One way LogicMonitor is different from other NetApp monitoring systems (other than being hosted monitoring, and being able to monitor the complete array of systems found in a datacenter – from AC units, through virtualization, OS’s to applications like MongoDB) is that we default to “monitoring” on”.

i.e. we assume you want to monitor everything, always. (You can of course turn off monitoring or alerting for specific groups, hosts or objects.)  This serves us well almost always – we will detect a new volume on your NetApp once you create it, and start monitoring it for read and write latency, number and type of operations, etc – this means that when you have an issue on that volume (or other groups are blaming storage performance for an issue), you already have the monitoring of all sorts of metrics in place before the issue – so you have the data and alerts to know whether the storage was or was not the issue.

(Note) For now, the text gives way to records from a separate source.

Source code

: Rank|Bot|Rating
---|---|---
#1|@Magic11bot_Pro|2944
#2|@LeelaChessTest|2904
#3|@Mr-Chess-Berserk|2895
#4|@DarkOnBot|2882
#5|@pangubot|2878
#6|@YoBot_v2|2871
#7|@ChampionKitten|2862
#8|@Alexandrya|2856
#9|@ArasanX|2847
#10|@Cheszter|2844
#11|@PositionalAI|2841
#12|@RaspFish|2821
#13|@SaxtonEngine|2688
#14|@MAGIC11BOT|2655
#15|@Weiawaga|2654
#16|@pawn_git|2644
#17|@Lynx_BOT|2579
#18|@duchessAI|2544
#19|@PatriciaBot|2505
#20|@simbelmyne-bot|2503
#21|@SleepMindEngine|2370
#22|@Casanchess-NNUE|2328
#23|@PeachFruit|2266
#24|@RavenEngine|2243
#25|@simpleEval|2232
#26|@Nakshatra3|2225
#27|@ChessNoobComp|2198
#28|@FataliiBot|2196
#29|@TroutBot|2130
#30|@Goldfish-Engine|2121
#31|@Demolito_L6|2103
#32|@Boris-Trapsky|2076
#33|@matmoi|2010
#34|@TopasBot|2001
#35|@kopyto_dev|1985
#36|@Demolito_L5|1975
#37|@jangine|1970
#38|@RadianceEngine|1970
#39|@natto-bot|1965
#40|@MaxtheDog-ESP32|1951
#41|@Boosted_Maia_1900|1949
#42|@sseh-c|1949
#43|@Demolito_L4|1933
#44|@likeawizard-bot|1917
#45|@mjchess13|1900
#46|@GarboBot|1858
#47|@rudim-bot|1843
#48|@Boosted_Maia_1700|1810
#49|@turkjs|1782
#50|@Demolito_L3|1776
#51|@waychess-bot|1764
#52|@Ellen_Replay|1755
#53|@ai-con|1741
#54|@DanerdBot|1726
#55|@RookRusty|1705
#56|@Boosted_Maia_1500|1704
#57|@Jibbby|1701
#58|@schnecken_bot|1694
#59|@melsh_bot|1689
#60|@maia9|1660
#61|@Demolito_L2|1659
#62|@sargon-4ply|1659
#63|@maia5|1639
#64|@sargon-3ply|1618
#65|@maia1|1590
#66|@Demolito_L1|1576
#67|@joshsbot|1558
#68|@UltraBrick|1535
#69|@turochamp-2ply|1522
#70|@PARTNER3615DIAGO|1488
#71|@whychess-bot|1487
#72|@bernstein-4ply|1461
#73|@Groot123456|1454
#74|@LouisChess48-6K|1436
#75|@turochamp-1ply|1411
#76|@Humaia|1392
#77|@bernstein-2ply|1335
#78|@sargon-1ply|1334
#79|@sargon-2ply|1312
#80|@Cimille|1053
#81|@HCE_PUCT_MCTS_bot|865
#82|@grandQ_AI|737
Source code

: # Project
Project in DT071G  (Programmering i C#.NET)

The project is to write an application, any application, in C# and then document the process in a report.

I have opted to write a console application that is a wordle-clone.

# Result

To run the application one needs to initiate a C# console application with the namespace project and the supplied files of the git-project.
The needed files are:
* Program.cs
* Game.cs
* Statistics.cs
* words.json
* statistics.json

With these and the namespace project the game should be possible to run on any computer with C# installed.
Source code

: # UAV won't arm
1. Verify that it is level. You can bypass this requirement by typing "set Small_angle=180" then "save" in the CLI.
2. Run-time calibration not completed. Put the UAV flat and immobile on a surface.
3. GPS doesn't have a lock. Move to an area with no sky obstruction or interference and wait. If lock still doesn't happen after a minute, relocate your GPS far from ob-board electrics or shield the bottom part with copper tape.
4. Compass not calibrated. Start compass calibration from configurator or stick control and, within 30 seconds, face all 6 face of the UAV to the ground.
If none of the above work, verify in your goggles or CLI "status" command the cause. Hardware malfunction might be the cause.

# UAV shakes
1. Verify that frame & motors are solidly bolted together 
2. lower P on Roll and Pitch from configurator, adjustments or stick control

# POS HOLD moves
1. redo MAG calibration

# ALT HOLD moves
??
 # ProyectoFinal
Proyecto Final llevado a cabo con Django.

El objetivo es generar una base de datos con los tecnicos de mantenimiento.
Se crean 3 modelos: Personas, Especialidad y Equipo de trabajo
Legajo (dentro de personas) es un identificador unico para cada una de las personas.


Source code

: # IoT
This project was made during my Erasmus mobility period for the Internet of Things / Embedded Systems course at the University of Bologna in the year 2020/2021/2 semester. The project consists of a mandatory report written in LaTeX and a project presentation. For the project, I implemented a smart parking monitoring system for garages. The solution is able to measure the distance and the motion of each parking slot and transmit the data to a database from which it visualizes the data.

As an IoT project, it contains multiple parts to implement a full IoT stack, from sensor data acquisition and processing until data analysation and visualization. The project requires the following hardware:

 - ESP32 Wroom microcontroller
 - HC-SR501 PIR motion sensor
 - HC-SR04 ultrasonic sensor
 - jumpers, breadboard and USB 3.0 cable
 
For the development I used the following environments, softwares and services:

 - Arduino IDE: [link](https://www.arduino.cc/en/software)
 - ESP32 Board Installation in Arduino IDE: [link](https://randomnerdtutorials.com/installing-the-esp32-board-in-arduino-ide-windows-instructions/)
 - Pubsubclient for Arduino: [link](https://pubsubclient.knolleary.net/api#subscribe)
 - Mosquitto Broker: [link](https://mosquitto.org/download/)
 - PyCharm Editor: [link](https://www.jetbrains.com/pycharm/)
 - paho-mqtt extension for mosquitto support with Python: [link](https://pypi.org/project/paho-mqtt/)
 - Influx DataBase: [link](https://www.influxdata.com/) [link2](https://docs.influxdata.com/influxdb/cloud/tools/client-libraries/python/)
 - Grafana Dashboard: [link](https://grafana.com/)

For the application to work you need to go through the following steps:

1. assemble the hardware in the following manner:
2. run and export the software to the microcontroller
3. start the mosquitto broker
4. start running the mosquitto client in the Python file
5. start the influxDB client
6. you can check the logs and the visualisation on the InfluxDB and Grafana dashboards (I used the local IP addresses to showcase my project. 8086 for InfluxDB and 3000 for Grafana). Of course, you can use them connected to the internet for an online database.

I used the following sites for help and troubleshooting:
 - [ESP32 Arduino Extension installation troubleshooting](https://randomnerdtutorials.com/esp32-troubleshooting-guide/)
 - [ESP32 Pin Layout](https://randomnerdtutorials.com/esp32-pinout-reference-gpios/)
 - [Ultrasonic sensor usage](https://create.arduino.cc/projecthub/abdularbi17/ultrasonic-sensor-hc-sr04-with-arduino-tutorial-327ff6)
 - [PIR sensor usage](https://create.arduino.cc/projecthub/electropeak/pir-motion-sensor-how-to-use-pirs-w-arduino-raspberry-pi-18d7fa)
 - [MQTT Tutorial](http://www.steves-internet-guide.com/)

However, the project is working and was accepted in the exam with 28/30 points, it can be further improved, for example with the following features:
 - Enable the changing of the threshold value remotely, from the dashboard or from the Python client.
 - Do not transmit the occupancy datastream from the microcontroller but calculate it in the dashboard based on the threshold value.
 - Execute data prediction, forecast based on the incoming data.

However, we have found some cases where this doesn’t work so well. We have been monitoring NetApp disk performance by default, too, tracking the number of operations and the busy time for each disk.  However, on customers with larger NetApps, there are often hundreds of disks, each of which we would monitor via API queries.  This is useful for identifying when disks need to be rebalanced (if the top 10 and bottom 10 disks by busy time are wildly different.) And while we only monitor the performance of a disk every 5 minutes (as opposed to volumes and PAM cards and things that are monitored more frequently), this apparently overloads the API subsystem of NetApp devices.

We’d see that when we’d restart the collection process, and the only monitoring by the API was for the volume performance, things worked great – the response to an API request from a NetApp was around 100 ms.

When the disk requests started getting added in (and we stagger and skew the requests, so they are not all hitting at once) – the API response time for a single query climbed up to 40 seconds.

This started causing a backlog of monitoring, and was causing data to be missed in the more important volume performance metrics.

So… while we’ll open a case with NetApp, in the interim, we’ll probably disable the monitoring of physical disk performance by default to avoid this issue.